Advanced / Critical Care

$5,000–$8,000
Best for: Horses with severe respiratory disease, suspected bone involvement, pregnancy-related complications, marked debilitation, or cases that have not responded as expected.
  • Referral or hospital-based evaluation
  • Expanded imaging, repeated lesion sampling, and specialist consultation
  • Hospitalization for horses with respiratory compromise, severe weight loss, pregnancy complications, or multisystem disease
  • Intravenous fluids, intensive supportive care, and advanced monitoring as needed
  • Longer and more complex antifungal plans with serial lab monitoring
  • Management of complications such as abortion, osteomyelitis, or severe disseminated disease
Expected outcome: Guarded. Some horses improve with aggressive care, but advanced disease carries a more uncertain outlook and may require prolonged treatment.
Consider: Provides the broadest diagnostic and treatment options, but the cost range and time commitment are much higher, and some horses still have a guarded outcome.

Cost estimates as of 2026-03. Actual costs vary by location, clinic, and individual case.

Questions to Ask Your Vet About Coccidioidomycosis in Horses

Bring these questions to your vet appointment to get the most out of your visit.

  1. Based on where my horse lives or has traveled, how likely is valley fever compared with other causes of these signs?
  2. Which tests are most useful first, and which ones can wait if I need to stage costs over time?
  3. Do you recommend chest imaging, serology, or a biopsy in my horse's case?
  4. Are my horse's signs more consistent with disease limited to the lungs or spread to other tissues?
  5. If we start antifungal treatment, how long might therapy last and what side effects should I watch for?
  6. What monitoring will my horse need during treatment, including bloodwork or repeat imaging?
  7. What changes at home could reduce dust exposure while my horse recovers?
  8. What signs would mean my horse needs urgent re-evaluation or referral?

How to Prevent Coccidioidomycosis in Horses

There is no vaccine or guaranteed prevention method for valley fever in horses. Current veterinary references describe the best prevention as reducing exposure to desert soil and airborne dust in areas where Coccidioides is known to live.

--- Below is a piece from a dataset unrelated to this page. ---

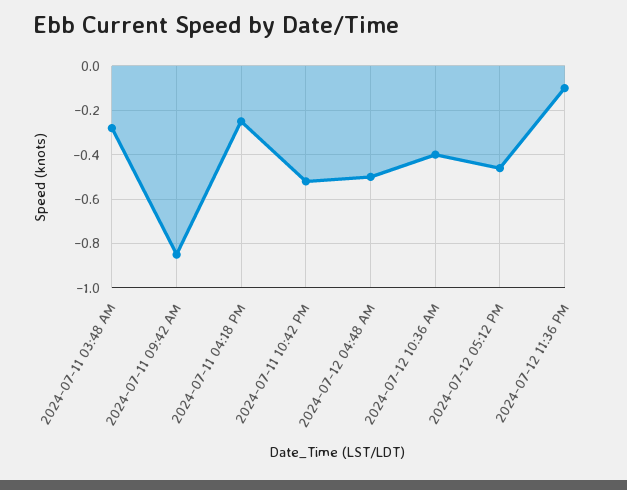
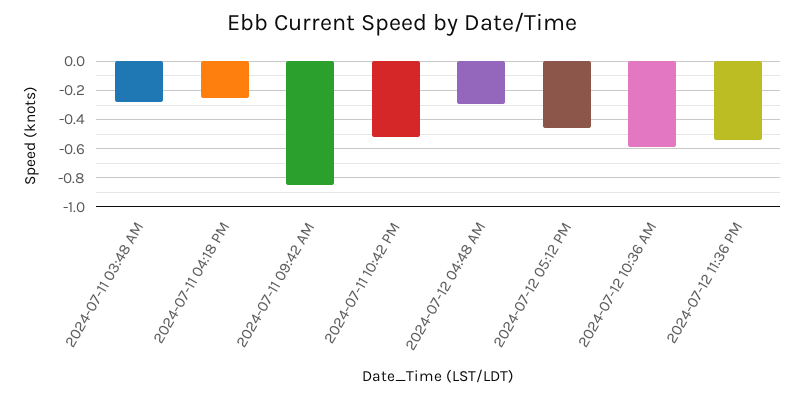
2024-07-12 04:48 AM: -0.5 -> -0.3
2024-07-12 10:36 AM: -0.4 -> -0.6
2024-07-12 11:36 PM: -0.1 -> -0.55

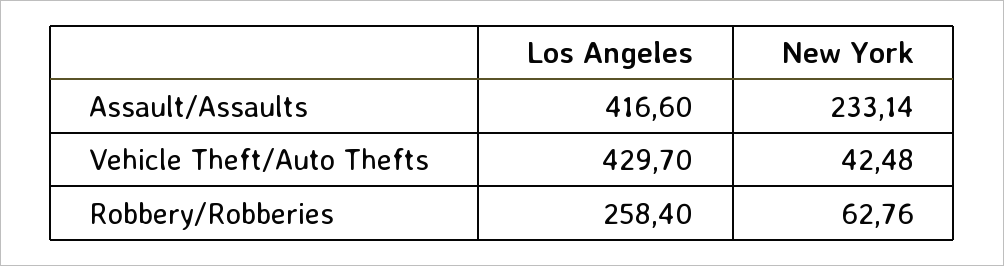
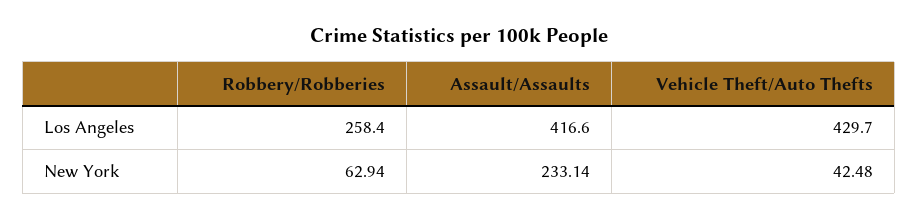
New York, Robbery/Robberies: 62.76 -> 62.94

That usually means focusing on practical dust control. Wet down arenas and dry lots when possible, avoid unnecessary soil disturbance in very dusty conditions, and consider limiting turnout or exercise during dust storms or heavy wind events. If your property is in an endemic area, stable management that reduces airborne dust may help lower exposure risk.

Travel history matters too. A horse that normally lives outside the Southwest can still be exposed during transport, competition, breeding, or seasonal stays in endemic regions. Keep a record of where your horse has been, because that information can help your vet connect symptoms with possible fungal exposure later.

Prevention is really about risk reduction, not elimination. If your horse develops a persistent cough, fever, weight loss, unexplained lameness, or draining skin lesions after living in or traveling through dusty desert regions, prompt veterinary evaluation is the most useful next step.